2. The Bishop With An Erection In The Little Mermaid

The Rumor: Supposedly, a quick shot of the bishop who officiates the marriage between Eric and the disguised Ursula reveals that he has a serious piece of coral in his pants (yet another sign that this union really was doomed from the outset). Again, The Little Mermaid was released in 1989, but no one brought up the bishop's possibly excited state until that same 1995 American Life League newsletter mentioned above. So I guess in the days before Reddit, you had to subscribe to fringe religious newsletters in order to get comprehensive lists of all the things in movies that look like boners, huh?

The Explanation: It's just his knee! Disney has been adamant that the alleged little boner is simply one of the bishop's comically knobby knees.

The Consensus: In 2009, Disney digitally altered the boner/knee on their new DVD release of The Little Mermaid . Is it a move aimed at silencing a pointless and silly argument? Or a quiet admission of guilt? Almost definitely the former (but seriously, get it together, knee animators).

3. The Boner Castle On The Cover Of The Little Mermaid Video Cassette

The Rumor: Among the many towers of the extremely phallic castle used in promotional materials for the film and as the cover of the original Little Mermaid VHS box, one is supposedly drawn to look like an actual erect penis. The alleged anatomically correct image was brought to public attention in 1990 by a woman named Michelle Couch, who filed a complaint about the cover with the Arizona supermarket chain Bashas.

The Explanation: According to urban-myth-debunking site Snopes — which claimed have interviewed the artist who drew the castle, who remained anonymous — a busy work schedule was responsible for the castle's phallic design, and it was not intentional. So let that be a lesson to all you bosses out there: Make sure to give all your employees adequate time to pause, relax, and ask themselves "Does that castle I just drew to help advertise a children's movie look at all like a very intricate marital aid?"

The Consensus: Disney altered the cover of the video after the uproar, so all DVD copies of the movie don't have the allegedly offensive artwork. As someone who purchased the VHS copy of The Little Mermaid the day it was released and spent hours staring at the cover, dreaming of being a freewheeling teen mermaid who got to swim around in her underwear all day, I'll say that I never noticed it. But also, my job as an adult is writing about cartoon boners, so maybe it had more subliminal influence on me than I noticed.

4. Dirty Talk In Aladdin

The Rumor: Aladdin supposedly says, "Good teenagers, take off your clothes" as he is menaced by a tiger (you know, as one does).

■ ■ ■ ■

- Given exercise 1: List every year mentioned in the article on rumored hidden content in Disney films, in the order they appear.
- Given exercise 2: Continue the article on rumored hidden content in Disney films from the point where it stops.

- Supplied material:
■ ■ ■ ■

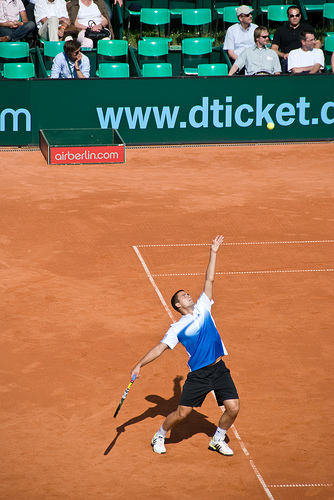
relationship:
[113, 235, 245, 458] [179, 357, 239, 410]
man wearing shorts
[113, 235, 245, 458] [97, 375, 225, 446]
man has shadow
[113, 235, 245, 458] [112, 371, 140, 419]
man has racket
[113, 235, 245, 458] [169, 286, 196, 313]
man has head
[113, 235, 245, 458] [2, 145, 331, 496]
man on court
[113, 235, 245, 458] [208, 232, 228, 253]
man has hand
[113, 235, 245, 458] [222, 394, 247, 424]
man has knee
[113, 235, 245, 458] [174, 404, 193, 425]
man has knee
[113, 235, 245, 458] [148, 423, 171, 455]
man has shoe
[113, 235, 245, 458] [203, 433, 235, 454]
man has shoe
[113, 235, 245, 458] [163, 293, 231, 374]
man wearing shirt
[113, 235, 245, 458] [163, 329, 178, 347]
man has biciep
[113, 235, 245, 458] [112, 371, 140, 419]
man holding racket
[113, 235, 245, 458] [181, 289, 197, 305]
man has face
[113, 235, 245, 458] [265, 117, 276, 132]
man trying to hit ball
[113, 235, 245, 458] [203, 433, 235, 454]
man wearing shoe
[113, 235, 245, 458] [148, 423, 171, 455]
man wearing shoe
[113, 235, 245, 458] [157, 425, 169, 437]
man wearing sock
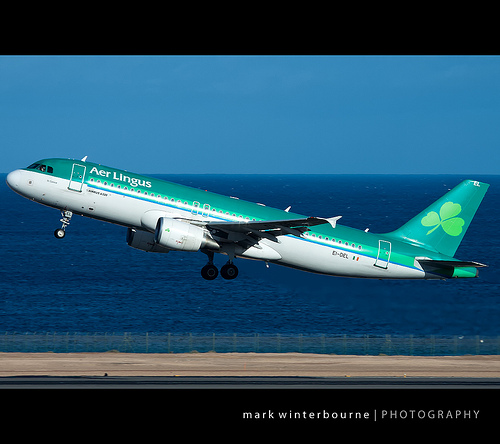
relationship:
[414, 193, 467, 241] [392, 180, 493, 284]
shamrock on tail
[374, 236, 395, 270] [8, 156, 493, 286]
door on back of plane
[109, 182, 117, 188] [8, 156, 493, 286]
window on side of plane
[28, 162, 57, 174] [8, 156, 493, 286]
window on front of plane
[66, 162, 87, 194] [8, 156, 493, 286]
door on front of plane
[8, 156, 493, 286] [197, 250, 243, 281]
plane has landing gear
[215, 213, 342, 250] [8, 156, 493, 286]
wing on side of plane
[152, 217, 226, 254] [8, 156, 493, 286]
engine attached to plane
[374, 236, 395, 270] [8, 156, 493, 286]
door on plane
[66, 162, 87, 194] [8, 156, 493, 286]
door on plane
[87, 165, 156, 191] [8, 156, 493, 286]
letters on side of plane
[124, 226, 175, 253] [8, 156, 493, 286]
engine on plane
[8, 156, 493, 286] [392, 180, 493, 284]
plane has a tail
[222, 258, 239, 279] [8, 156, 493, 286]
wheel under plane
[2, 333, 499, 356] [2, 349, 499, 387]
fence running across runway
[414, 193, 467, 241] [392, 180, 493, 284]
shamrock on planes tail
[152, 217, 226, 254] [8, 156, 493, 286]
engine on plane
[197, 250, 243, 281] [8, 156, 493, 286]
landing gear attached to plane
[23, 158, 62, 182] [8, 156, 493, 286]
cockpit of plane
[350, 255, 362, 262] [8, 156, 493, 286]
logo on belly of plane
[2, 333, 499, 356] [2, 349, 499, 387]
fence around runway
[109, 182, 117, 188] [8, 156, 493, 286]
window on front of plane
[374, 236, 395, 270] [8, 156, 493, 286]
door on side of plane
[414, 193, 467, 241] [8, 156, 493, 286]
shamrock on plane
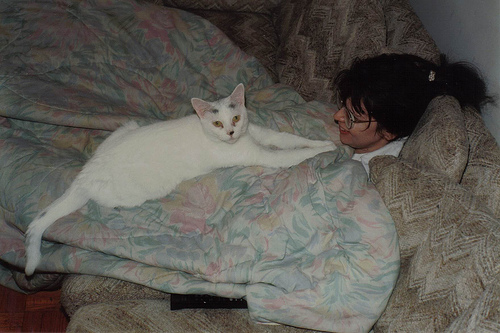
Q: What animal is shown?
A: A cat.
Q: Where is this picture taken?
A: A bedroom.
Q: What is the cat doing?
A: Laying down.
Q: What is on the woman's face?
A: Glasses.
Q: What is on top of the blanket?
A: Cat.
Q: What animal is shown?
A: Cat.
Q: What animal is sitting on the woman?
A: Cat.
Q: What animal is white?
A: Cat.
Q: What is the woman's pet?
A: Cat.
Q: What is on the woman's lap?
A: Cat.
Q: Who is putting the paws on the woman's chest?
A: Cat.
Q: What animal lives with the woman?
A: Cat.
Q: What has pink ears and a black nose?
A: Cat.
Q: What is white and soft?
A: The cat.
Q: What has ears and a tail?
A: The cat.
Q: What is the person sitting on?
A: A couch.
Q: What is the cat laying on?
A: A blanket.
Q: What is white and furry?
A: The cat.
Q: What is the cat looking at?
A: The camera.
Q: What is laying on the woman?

■ ■ ■ ■

- Exercise response 1: 1989, 1995, 2009, 1990

- Exercise response 2:
The Explanation: The script for the scene is said to actually read, "Good kitty, take off and go." Sito also claimed in the Huffington Post that the animators who worked on this scene were not the secretly randy type, and that any sex jokes are purely coincidental

The Consensus: Oh, come on. This was the "Starbucks lovers" of its day. Disgruntled animators are one thing to believe — thousands work on a film this big, and sure, maybe one of them could go rogue and decide that this movie needed to up the sex factor. But voice actors? There are only a handful involved in any animated film. And the odds that any of them would jeopardize that plum gig with incoherent human-on-tiger sex mumbling is minimal.

5. A Cartoon Flash In Who Framed Roger Rabbit

The Rumor: Jessica Rabbit — the bosomy animated redhead who really set the stage for our public obsession with Christina Hendricks, if you think about it — falls out of a car, allegedly flashing viewers with a crotch shot too brief for anyone to catch at regular speed. But when the 1989 film was released on LaserDisc in 1994 (and thus could be examined frame by frame), the supposed flash became a hot media story, with Variety and CNN covering the sudden demand for the disc created by all this crotch talk. Again, this was what people had to resort to back before we had access to free Internet pornography. Appreciate the present, reader. You're really living in a golden age.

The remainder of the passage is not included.